# Excerpted passage
— Begin —

Studio album by Jennifer Hudson
- Released: October 18, 2024
- Genre: Christmas; gospel;
- Length: 52:33
- Label: Interscope
- Producer: Dan Caplen; Brandon Collins; Andrew DeRoberts; David Foster; Kirk Franklin; John Gomez; Ron Hill; Jennifer Hudson; Justin Pearson; Greg Phillinganes; James Poyser; Ryan Tedder; Federico Vindver;

Jennifer Hudson chronology
| Respect (2021) | The Gift of Love (2024) |  |

= The Gift of Love (Jennifer Hudson album) =

The Gift of Love is the fourth studio album by American singer Jennifer Hudson. It was released on October 18, 2024, by Interscope Records. Her first album since JHUD (2014), it features four original songs and ten covers of Christmas standards and carols, two are collaborations with The Joy and Common.

— End —

# Written request
Please pick up the album article after its last sentence and keep it going. The entries that come next are separate material, unrelated to the album article.

# Material provided
— Begin —

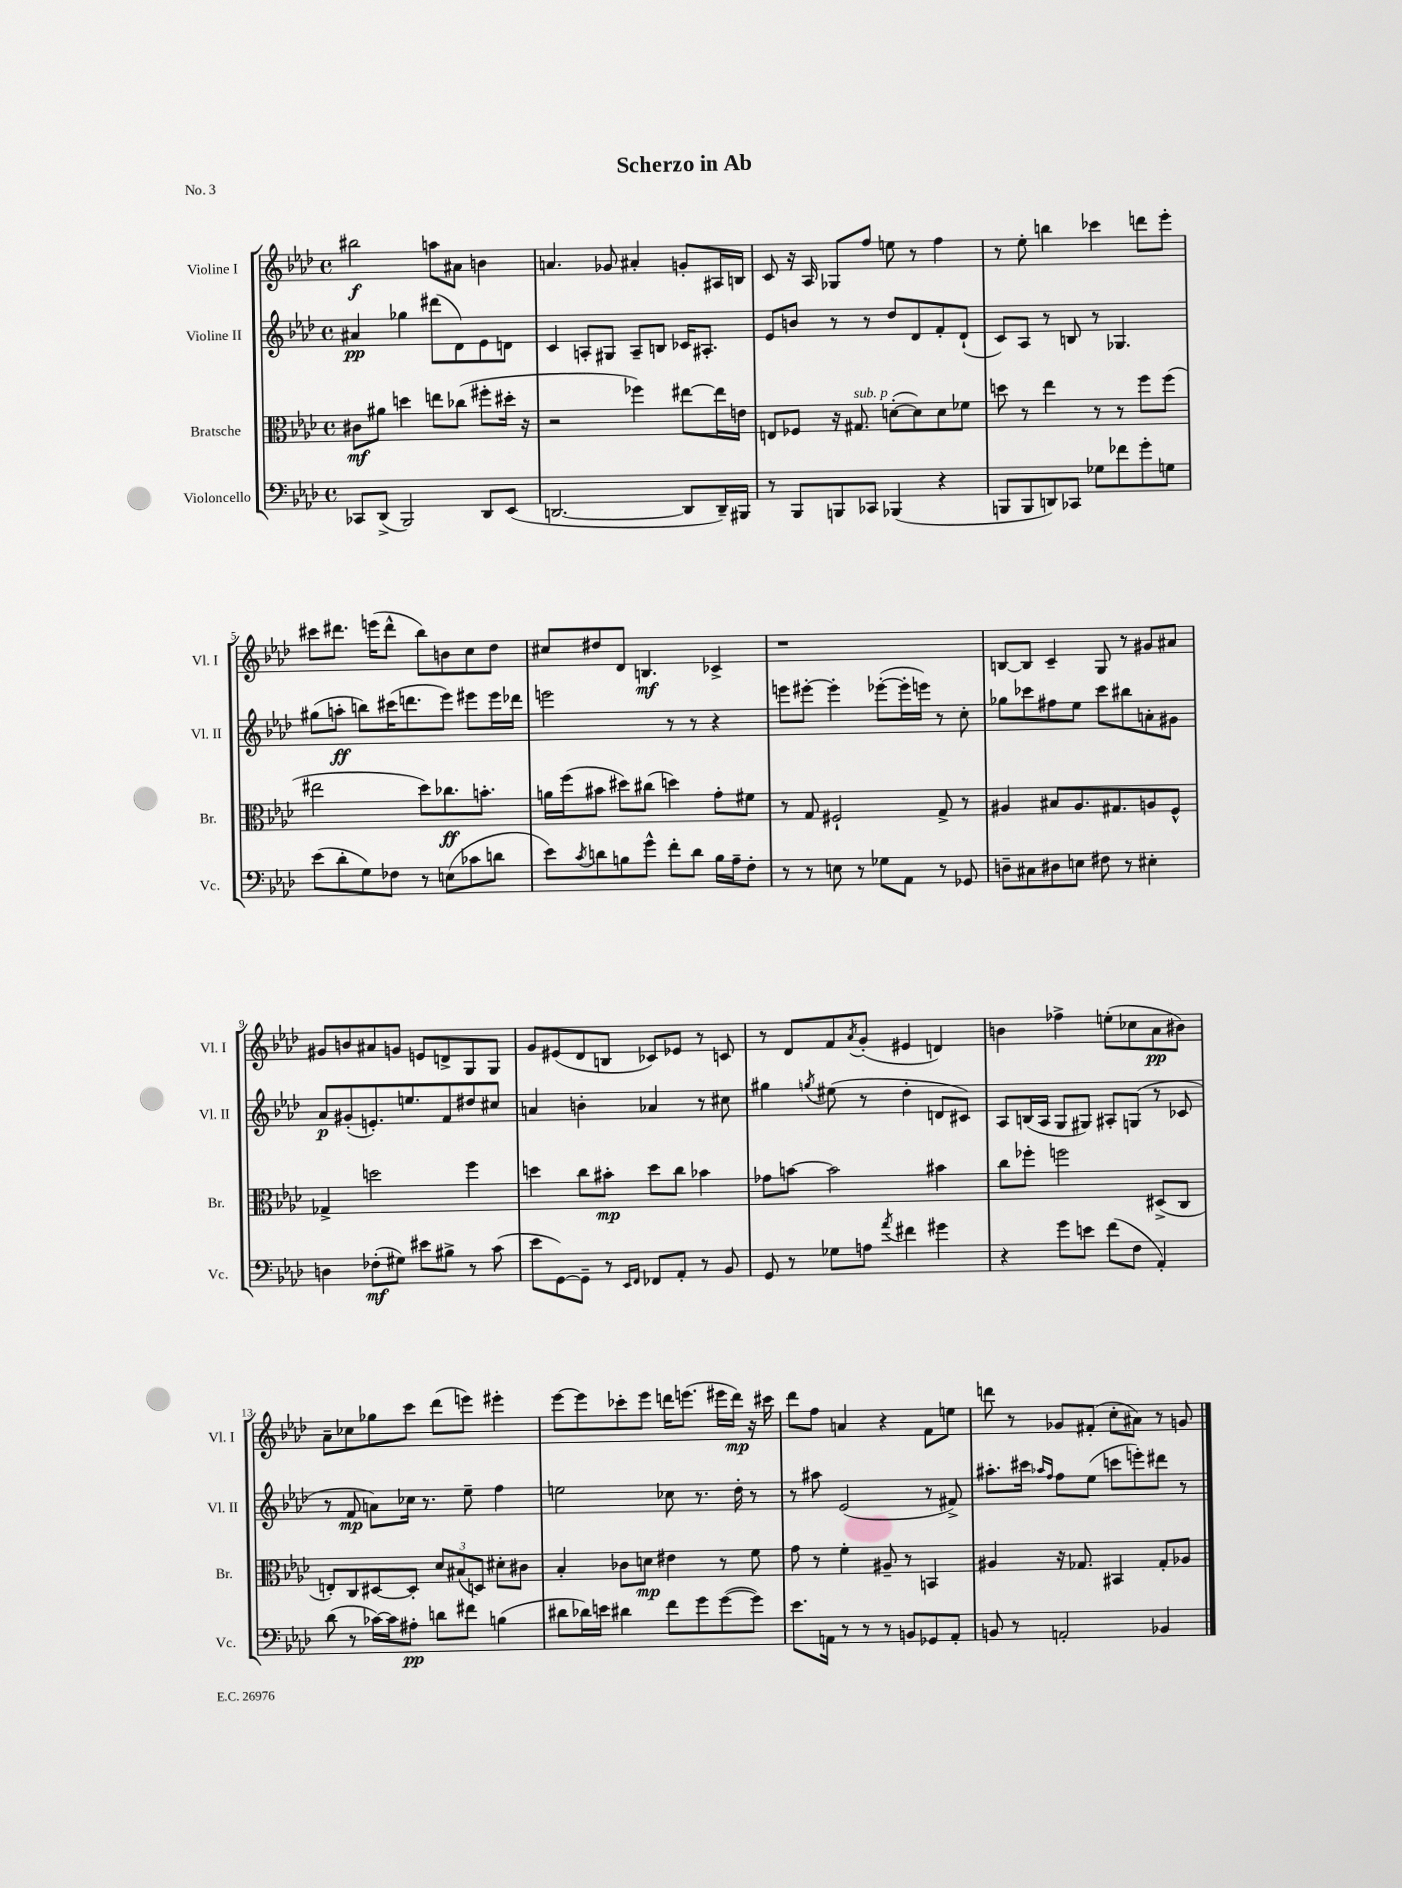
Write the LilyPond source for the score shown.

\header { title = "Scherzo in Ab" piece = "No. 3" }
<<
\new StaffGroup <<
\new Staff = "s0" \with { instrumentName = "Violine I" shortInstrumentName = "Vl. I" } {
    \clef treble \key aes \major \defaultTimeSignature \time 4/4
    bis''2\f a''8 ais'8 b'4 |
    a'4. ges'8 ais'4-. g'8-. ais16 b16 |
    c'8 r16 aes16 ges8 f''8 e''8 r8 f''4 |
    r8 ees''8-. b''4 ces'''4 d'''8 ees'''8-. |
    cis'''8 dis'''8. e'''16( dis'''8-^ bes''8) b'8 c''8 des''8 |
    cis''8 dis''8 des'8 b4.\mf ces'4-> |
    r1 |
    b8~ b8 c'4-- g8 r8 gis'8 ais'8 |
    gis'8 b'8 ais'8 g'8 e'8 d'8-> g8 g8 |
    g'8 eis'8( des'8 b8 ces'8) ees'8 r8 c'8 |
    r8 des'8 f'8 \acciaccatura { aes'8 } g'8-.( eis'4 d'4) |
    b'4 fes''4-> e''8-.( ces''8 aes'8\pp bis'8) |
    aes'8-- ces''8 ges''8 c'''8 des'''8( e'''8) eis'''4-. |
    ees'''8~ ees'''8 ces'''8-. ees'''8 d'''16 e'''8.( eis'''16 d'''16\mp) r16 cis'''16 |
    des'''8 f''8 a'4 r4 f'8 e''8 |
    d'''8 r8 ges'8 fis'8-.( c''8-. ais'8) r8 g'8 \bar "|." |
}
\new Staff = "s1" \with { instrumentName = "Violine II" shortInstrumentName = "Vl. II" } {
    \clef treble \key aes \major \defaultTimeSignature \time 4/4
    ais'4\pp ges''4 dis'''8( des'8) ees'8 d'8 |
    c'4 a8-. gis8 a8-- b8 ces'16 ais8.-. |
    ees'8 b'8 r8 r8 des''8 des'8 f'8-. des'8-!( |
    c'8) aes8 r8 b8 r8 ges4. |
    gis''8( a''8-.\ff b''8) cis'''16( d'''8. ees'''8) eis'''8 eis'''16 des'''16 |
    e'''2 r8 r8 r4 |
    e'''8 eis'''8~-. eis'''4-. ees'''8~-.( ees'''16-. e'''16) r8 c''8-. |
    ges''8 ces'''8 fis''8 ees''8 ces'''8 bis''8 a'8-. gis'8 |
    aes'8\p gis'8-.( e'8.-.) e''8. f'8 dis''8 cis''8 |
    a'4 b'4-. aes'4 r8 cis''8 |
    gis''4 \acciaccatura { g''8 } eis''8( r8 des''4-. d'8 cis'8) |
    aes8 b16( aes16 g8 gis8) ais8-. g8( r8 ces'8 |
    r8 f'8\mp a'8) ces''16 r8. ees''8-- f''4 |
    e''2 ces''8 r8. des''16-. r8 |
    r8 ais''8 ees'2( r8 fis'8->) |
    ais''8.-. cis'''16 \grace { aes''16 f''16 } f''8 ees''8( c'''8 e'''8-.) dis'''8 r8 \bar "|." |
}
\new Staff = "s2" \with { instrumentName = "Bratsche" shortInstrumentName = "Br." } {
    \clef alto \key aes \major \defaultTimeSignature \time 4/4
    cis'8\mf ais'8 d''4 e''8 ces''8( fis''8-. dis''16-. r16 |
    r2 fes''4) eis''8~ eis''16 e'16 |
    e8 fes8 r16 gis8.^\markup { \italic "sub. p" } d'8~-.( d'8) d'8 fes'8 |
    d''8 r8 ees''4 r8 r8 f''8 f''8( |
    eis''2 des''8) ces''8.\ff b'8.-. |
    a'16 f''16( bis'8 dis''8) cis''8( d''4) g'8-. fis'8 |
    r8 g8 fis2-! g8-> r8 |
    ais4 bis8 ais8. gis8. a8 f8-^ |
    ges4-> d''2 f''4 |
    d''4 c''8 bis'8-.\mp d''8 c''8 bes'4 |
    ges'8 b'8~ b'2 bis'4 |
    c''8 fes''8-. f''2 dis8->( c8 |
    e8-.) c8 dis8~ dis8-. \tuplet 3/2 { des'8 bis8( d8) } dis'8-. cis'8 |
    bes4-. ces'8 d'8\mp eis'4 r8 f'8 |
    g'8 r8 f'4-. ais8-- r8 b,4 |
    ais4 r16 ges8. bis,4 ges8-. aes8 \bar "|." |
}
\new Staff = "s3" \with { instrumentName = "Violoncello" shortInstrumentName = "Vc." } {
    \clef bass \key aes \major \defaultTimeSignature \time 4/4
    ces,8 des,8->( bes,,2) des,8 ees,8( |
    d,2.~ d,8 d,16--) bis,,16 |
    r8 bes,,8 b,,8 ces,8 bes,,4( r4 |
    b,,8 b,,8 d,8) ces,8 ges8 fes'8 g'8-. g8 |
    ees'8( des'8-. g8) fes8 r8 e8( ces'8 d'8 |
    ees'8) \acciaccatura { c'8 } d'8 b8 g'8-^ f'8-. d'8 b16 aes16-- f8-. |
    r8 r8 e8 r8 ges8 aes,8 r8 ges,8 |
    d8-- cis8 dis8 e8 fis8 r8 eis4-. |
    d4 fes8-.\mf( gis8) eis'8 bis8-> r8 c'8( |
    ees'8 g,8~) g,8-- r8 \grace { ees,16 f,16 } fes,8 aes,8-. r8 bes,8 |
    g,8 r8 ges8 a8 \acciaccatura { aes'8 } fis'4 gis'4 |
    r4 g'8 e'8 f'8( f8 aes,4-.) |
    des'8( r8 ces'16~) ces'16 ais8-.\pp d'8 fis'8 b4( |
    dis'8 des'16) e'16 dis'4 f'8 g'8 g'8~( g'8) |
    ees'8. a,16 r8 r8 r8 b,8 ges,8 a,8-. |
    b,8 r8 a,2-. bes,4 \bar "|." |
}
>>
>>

— End —

# Output for this task
The album received a nomination for Best Traditional Pop Vocal Album at the 68th Annual Grammy Awards.

== Background and recording ==
After her third studio album JHUD, published in September 2014 through RCA Records, Hudson signed a record deal with Epic Records in June 2016. It was announced a new record project for the singer, under Clive Davis executive production, publishing the single. Despite the record deal, between 2016 and 2020 Hudson did not published an album, focusing on television and films. In December 2020 she collaborated on Mariah Carey single "Oh Santa!" with Ariana Grande. In 2021 she recorded Respect: Original Motion Picture Soundtrack through Epic Records and Metro-Goldwyn-Mayer Music, as the soundtrack album to the 2021 biographical film Respect in which Hudson acted as Aretha Franklin.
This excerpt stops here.